White House invokes separation of powers in gate crashers case
Ed Lasky swears to me this is not a parody from The Onion website.
I don't know, Ed. This may be the most incredibly dumb use of presidential privilege in history; the White House is refusing to allow the president's social secretary - that's right, social secretary - to testify before Congress in the gate crashers case.
Jen Rubin at Commentary has this reaction:
They are kidding, right? Nope. Dead serious. Even the usually supportive media and law-professor contingent is gobsmacked by this hooey:"I'd completely fall out of my chair if they invoked Executive privilege with regards to a social secretary arranging a party," said Mark J. Rozell, a public-policy professor at George Mason who recently wrote a book on Executive privilege. "There is no prohibition under separation of powers against White House staff going to Capitol Hill to talk about what they know."
You recall how loudly Democrats squawked when Karl Rove and other Bush advisers involved in real matters of executive deliberation balked at testifying before Congress. Now the most transparent administration in history is invoking executive privilege (which, according to my former Justice Department gurus, doesn't "count" unless the president invokes it himself) to prevent the social secretary from testifying about a security breach at the White House. The arrogance and, yes, lack of transparency over an issue that has no policy implications (but that may prove embarrassing for a pal of White House honcho Valerie Jarrett) is remarkable, even for the Obami.
Ed Lasky adds:
Okay..so they go after CIA interrogators, leak CIA stories from the past, condemn GITMO interrogators, politicize policy differences, ---but protect Desiree Rogers-THE SOCIAL SECRETARY from scrutiny by invoking the separation of powers doctrine?This is not a joke and just shows the distorted and juvenile approach to governing that this team from the much of Chicago Aldermen politics has brought to Washington. What an appalling sense of priorities.

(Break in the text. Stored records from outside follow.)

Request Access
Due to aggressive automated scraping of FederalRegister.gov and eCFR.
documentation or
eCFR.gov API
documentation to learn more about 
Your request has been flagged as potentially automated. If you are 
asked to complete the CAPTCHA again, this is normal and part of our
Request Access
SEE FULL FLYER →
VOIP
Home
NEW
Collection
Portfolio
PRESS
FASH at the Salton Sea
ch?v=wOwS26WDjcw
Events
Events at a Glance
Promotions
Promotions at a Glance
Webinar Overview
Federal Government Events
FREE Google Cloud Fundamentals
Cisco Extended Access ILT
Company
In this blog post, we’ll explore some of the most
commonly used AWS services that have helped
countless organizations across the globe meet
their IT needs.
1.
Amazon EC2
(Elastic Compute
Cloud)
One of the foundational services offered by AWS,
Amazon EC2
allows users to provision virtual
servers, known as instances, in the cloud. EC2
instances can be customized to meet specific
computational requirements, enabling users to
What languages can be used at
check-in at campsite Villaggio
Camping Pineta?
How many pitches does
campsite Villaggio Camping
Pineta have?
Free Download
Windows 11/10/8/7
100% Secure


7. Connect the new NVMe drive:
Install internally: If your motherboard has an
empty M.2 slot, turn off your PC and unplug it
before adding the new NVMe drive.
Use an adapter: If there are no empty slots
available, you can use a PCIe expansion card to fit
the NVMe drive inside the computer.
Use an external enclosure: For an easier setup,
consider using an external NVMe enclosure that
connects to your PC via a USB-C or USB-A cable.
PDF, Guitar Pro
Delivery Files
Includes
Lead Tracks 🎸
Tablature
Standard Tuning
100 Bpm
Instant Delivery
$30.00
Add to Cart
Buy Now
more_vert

Appalling, indeed. So a crony of Val Jarrett - the president's bestest friend in the whole world - is a little gun shy about going up to The Hill and explain in front of what would certainly be a massive TV audience, how in the hell two budding reality TV show hopefuls circumvented the vaunted Secret Service procedures and made it all the way to within kissing distance of Obama.
And this requires the invocation of a president's most treasured prerogative?
This is truly The Chicago Way of governing; the boss protects his friends - until he has to throw them under the bus. Expect a walkback on this as even the Democrats want to talk to Desiree Rogers.